Prompt
Reproduce, word for word, the lines of the records from the one containing "journey from foster" through the one containing "More From Author", including both of those lines.

########################################

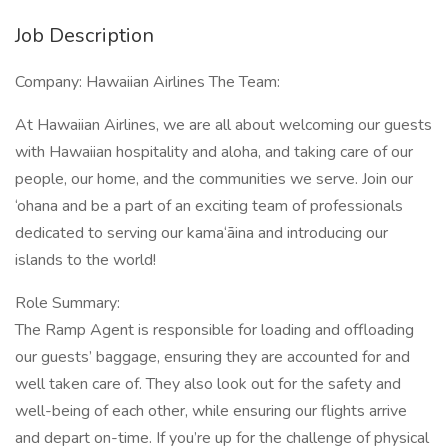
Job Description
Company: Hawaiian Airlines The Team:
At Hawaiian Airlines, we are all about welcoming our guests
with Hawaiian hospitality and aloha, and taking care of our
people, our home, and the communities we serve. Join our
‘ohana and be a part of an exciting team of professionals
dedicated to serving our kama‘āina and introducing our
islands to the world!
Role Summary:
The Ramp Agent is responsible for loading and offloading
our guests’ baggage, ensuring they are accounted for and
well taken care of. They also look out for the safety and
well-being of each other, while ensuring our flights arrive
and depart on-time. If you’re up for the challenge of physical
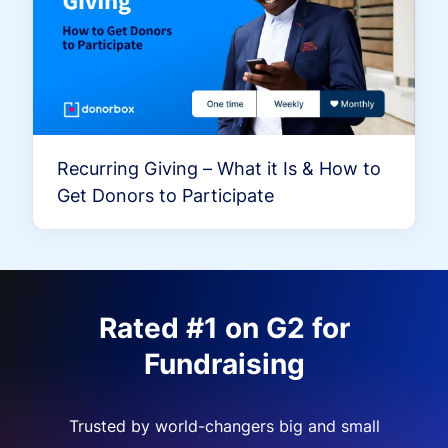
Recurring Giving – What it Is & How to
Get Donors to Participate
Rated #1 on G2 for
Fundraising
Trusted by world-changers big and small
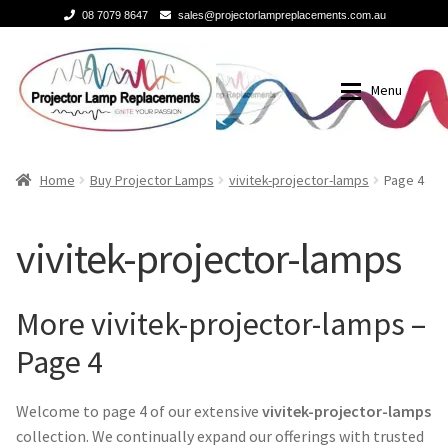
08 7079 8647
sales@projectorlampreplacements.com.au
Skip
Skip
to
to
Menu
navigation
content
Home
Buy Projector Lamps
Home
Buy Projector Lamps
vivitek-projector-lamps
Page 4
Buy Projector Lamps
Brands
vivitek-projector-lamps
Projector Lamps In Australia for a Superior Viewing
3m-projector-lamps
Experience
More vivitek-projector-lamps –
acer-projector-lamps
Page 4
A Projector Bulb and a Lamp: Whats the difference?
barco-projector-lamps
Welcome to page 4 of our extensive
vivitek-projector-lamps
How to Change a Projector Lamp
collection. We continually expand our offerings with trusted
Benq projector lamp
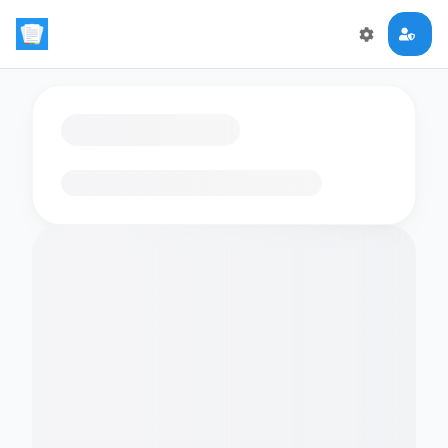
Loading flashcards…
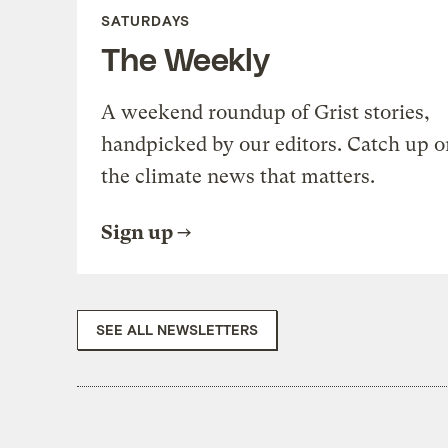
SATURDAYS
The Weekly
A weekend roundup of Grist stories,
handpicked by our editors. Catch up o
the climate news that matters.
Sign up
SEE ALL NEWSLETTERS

########################################

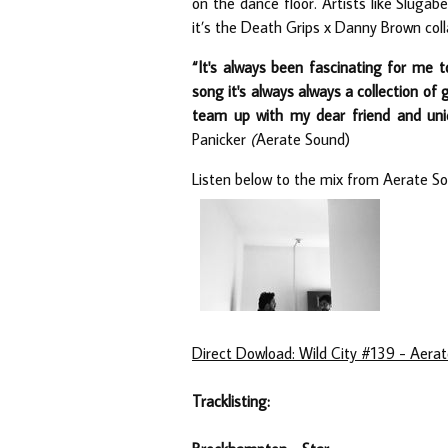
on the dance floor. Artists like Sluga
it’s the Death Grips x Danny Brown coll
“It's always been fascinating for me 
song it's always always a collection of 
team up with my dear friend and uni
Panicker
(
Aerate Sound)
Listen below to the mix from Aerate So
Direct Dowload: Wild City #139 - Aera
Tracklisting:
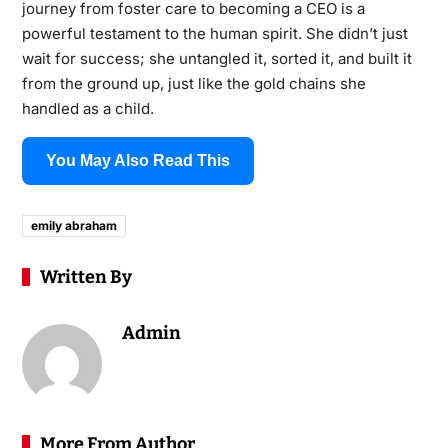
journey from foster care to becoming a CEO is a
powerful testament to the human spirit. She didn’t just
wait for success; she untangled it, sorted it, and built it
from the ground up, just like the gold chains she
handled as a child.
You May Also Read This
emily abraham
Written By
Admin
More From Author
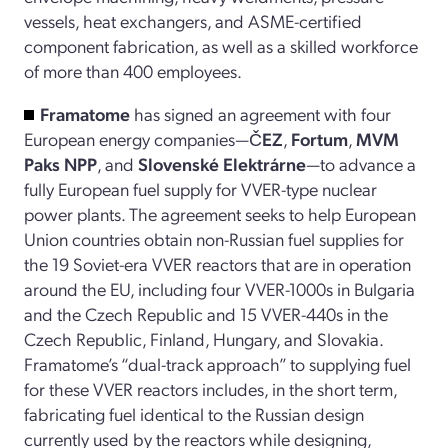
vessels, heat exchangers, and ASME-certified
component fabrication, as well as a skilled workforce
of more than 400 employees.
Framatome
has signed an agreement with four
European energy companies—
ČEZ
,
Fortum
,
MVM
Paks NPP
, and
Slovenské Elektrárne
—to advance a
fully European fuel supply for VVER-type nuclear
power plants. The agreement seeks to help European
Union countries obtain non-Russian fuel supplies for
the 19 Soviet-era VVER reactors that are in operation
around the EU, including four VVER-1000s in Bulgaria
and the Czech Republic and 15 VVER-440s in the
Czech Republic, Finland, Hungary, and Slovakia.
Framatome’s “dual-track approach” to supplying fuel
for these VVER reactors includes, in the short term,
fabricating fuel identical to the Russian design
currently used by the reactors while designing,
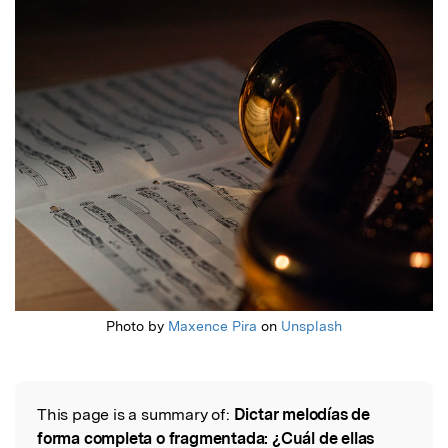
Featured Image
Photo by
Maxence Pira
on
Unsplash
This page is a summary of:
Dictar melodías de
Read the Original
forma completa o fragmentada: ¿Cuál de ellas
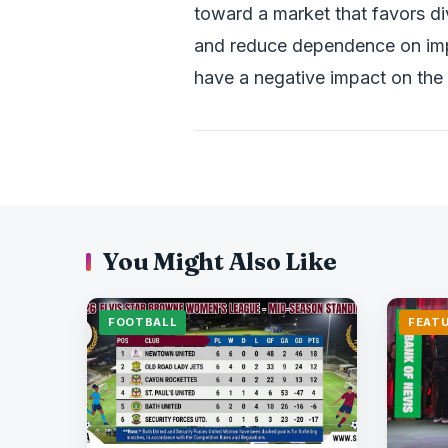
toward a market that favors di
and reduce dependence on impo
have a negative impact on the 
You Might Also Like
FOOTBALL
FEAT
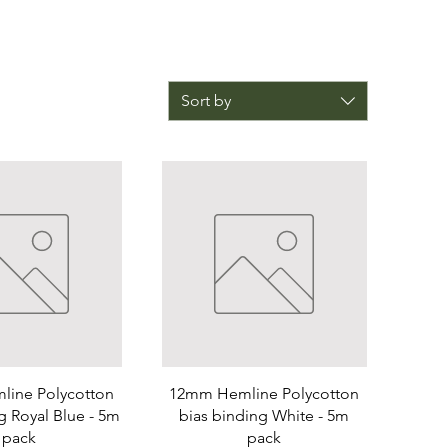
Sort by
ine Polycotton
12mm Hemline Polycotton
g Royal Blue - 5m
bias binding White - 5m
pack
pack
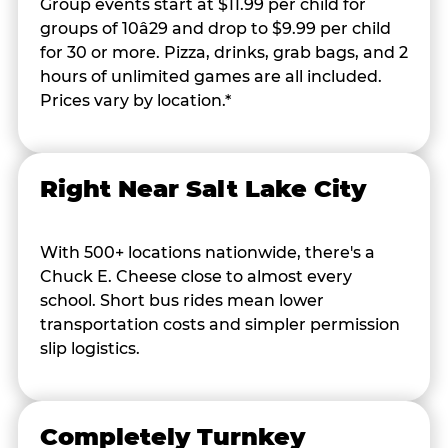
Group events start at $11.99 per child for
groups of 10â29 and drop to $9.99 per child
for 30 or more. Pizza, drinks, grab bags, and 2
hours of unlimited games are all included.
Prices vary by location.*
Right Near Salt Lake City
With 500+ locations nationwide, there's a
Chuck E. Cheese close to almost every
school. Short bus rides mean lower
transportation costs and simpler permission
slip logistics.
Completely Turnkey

########################################

Expected answer
journey from foster care to becoming a CEO is a
powerful testament to the human spirit. She didn’t just
wait for success; she untangled it, sorted it, and built it
from the ground up, just like the gold chains she
handled as a child.
You May Also Read This
emily abraham
Written By
Admin
More From Author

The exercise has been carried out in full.